**YOUR GOAL**
Determine how many lines in the records below include the word "Skin" and output that number alone.

Start of AVAILABLE DATA

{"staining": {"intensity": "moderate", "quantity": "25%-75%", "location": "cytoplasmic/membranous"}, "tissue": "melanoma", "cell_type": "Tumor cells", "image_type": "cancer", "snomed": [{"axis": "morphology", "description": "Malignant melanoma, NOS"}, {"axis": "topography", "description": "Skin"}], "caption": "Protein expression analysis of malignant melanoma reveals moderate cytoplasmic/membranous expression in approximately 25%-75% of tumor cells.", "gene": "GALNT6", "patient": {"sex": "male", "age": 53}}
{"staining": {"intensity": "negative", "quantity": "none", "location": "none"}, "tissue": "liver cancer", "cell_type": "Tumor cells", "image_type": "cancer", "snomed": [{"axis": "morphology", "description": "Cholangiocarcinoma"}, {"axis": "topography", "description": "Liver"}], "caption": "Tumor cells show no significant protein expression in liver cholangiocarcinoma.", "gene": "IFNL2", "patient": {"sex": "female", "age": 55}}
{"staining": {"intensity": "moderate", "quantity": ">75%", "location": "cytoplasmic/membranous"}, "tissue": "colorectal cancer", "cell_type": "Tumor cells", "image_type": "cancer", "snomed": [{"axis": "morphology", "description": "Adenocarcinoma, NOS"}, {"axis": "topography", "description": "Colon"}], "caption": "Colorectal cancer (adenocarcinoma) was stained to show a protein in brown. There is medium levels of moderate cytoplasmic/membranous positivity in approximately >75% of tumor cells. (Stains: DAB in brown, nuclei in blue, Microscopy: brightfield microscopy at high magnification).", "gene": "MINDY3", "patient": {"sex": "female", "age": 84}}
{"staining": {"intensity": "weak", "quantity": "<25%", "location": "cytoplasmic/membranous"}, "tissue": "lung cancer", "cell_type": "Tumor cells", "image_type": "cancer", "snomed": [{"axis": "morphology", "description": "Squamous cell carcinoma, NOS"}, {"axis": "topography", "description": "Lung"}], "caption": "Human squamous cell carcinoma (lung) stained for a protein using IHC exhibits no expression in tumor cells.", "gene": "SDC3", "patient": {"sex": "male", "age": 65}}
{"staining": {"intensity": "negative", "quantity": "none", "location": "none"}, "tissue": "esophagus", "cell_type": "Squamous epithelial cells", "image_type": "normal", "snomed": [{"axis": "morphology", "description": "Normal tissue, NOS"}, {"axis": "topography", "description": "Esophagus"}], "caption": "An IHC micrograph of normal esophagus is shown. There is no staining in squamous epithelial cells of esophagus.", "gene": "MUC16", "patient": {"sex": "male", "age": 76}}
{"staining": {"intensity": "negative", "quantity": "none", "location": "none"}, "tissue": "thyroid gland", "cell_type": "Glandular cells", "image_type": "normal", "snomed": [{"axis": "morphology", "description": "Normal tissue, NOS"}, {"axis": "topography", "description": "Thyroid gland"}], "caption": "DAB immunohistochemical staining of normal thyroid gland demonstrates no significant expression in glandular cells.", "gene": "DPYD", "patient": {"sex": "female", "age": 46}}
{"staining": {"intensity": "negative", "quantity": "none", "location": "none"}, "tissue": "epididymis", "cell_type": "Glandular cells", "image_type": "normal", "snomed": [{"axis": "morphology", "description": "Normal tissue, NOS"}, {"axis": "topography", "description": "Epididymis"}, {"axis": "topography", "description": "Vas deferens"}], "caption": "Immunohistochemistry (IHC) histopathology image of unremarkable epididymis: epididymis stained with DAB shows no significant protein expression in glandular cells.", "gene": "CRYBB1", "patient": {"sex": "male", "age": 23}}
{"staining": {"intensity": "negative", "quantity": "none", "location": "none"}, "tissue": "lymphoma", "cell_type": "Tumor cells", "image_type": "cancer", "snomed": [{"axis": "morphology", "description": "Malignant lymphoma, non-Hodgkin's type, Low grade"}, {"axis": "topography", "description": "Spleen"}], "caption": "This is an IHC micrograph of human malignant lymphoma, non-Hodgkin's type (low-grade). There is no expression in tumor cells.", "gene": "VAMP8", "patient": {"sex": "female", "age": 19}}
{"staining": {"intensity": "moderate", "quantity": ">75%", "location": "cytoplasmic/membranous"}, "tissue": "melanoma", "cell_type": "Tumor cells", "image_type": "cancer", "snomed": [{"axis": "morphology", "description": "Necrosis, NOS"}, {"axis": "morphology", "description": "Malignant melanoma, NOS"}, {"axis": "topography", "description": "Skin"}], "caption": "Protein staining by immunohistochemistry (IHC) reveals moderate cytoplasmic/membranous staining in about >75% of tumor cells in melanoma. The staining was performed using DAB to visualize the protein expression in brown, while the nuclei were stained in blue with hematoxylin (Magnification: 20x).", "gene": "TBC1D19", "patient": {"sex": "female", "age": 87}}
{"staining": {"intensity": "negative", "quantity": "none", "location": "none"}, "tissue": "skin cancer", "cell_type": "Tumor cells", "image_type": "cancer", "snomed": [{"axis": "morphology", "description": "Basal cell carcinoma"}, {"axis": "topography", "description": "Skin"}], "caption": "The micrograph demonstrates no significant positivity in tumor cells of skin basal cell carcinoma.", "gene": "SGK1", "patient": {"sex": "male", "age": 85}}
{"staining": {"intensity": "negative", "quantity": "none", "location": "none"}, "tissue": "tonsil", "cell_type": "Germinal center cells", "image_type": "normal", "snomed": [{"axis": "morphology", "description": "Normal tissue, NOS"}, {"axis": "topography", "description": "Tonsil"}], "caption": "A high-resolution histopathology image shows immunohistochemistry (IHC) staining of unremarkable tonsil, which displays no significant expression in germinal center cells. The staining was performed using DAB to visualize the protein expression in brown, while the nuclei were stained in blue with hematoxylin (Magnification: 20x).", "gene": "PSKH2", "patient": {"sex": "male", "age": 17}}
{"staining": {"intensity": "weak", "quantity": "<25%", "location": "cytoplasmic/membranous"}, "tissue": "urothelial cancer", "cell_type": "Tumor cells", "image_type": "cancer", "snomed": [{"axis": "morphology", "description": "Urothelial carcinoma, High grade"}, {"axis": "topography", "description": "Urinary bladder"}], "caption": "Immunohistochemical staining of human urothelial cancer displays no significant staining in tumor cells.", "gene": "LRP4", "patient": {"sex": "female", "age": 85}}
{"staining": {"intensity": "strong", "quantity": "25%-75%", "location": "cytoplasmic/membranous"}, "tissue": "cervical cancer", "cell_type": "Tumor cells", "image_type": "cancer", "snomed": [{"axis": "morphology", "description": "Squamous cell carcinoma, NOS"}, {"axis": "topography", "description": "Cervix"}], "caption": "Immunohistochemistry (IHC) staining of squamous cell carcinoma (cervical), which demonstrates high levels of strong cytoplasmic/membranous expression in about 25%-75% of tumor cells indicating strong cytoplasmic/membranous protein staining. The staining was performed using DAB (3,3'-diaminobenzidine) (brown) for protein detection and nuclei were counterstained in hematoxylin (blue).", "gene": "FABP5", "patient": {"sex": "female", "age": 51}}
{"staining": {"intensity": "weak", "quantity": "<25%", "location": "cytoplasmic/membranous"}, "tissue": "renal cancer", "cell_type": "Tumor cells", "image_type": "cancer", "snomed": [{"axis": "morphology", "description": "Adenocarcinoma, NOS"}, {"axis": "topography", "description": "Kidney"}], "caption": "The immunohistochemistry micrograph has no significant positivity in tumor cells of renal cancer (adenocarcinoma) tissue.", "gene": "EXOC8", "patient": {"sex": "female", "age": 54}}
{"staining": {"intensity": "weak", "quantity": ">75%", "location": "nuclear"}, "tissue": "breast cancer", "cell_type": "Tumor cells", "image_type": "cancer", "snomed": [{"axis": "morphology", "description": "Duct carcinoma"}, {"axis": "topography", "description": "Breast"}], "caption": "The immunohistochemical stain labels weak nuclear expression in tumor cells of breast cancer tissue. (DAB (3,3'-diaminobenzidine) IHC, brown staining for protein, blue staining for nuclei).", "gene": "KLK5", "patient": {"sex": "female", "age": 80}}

End of AVAILABLE DATA

**RESPONSE AREA**
3